A Great Man, Regardless
I Love my Gay Husband!
Being a homosexual is one thing. Cheating is another. The question seems to assume that in order to be proven a homosexual, the person or the spouse is implied to have cheated. Homosexual tendencies are sometimes not acted upon by spouses with known homosexual tendencies. I speak not as an expert in the matter but from personal experience. So, yes, I would, as I did stayed in the relationship.
Sometimes the written word eludes life circumstances. One can easily write "I would dump him" but the keyboard fails to include several daily life aspects and other financial concerns that could seem superficial within this forum. But when it comes to pay the bills or maintain certain emotional transition for the children, it truly work wonders regardless of the opinion of the whole.
I was married to a great man with homosexual tendencies for 10 years. I did not know this side of his personality when we married. I don't think he even knew. Five years in to the marriage, and two beautiful children later, we ended up roommates. I could've divorce him on the grounds of spousal neglect alone. Instead, I spoke with a dear friend of mine so she could hook me up with gay clubs that we could visit together. We visited gay clubs together. My plan was to facilitate his transition into the gay world. Yes... you can think that is as crazy as it gets. For me it was, is, an act of love. When one is able to set aside one's prejudices and moralities and rules in order to embrace another being sincerely... that's love.
What is he Guilty of?
So far, what was his crime? The fact that life happened to both of us? He was in denial though, which was pretty interesting. There I am, willing to welcome him as he is... and there he was renouncing and denying the obvious. It didn't take me much to realize that, of course he had to deny it. Then I read a bit on the matter... There was this article on Essence magazine talking about men that go on the "down low". Creepy. Not creepy because of the homosexuality but in terms of how bad is the pressure from society that practically forces these men to behave the way they do instead of being honest about their sexual preferences.
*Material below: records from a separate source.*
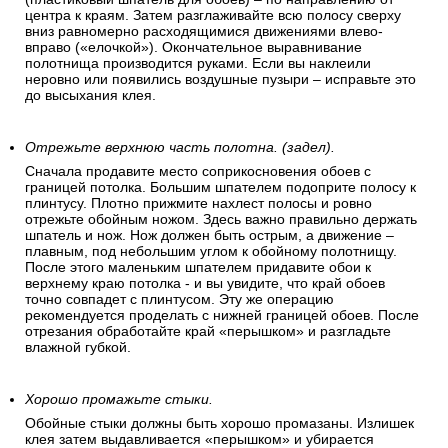
центра к краям. Затем разглаживайте всю полосу сверху
вниз равномерно расходящимися движениями влево-
вправо («елочкой»). Окончательное выравнивание
полотнища производится руками. Если вы наклеили
неровно или появились воздушные пузыри – исправьте это
до высыхания клея.
Отрежьте верхнюю часть полотна. (задел).
Сначала продавите место соприкосновения обоев с
границей потолка. Большим шпателем подоприте полосу к
плинтусу. Плотно прижмите нахлест полосы и ровно
отрежьте обойным ножом. Здесь важно правильно держать
шпатель и нож. Нож должен быть острым, а движение –
плавным, под небольшим углом к обойному полотнищу.
После этого маленьким шпателем придавите обои к
верхнему краю потолка - и вы увидите, что край обоев
точно совпадет с плинтусом. Эту же операцию
рекомендуется проделать с нижней границей обоев. После
отрезания обработайте край «перышком» и разгладьте
влажной губкой.
Хорошо промажьте стыки.
Обойные стыки должны быть хорошо промазаны. Излишек
клея затем выдавливается «перышком» и убирается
The problem, you see, is not homosexuality but what we say about it. The way we condemn it. The question alone, posted in this tone, obviously cancels the answer or the input of those spouses that incur in this double life. Sad. The problem is not homosexuality, the problem is dis-functionality, which is what I was trying my husband to step out of. My take is that there is no greater cause for mental disease than dishonesty, lies and plain not being true to your true self. If you want to go party with Robin Hood and his merry men, bring on the tights if you must! If you are gay and married to a heterosexual individual, seek therapy in order to come up with the proper tools on how can you relate this to your spouse as gently as possible.
Not all wives are as crazy as me, you see, so if you blow this whistle a bit too hard, you could indeed do some serious damage, be polite.
Back to the Story
Let me go back to the drama, since I diverted a bit there. So, yes, I remained marry to him for some years. Sleeping in the same bed, it was hard at first, then it was really no big deal. The children never knew. He wanted us to have some intimacy, I refused for health reasons. Since by this time I knew of his tendencies, it would also be näive of me to think he wasn't getting any elsewhere. I wasn't asking though, I didn't want to know really. What I really wanted from him was for him to be honest enough to tell me: "Hey, you know, is true, I kinda like dudes you know, I don't know how this happened, yadda yadda, or whatever". But I didn't have that, that was rough.
In every other aspect, family wise, we had a great relationship. He was, is a fun person, witty, sarcastic in a very good way (if that is even possible). He loved to play with our children, which came in really handy for I am not your play around the household mom. We made a great team as parents. We still do.
It came the time to finally settle. It came the time to move on. Now coming on ten years of marriage, five years just sleeping together. Each having their own compartmentalized life, it was time to call it.
I called it. And even as an amicable divorce, it took us two years, and some bruises and bumps. Like any other divorce between two heterosexual partners... like any separation (or divorce) between homosexual or lesbian partners. It is time we start acting as adults and practice what we preach on to our children. Those words of acceptance and tolerance... we need to take them to heart. A homosexual is no less a person, nor he is sick with a contagious disease, and above all, it doesn't mean he is promiscuous.
I am Still in the Relationship
Even after the divorce, we keep and treasure our relationship in spite of our distance. Just last night, as he was picking up our children, he stayed to watch "The Imaginarium of Doctor Parnassus", a movie that he doesn't like and I adore. The movie lasts two hours and he stayed for me and the children. The family sharing some time in the same space. That man is a definite keeper, and the person that will be ready for him will certainly acquire a treasure.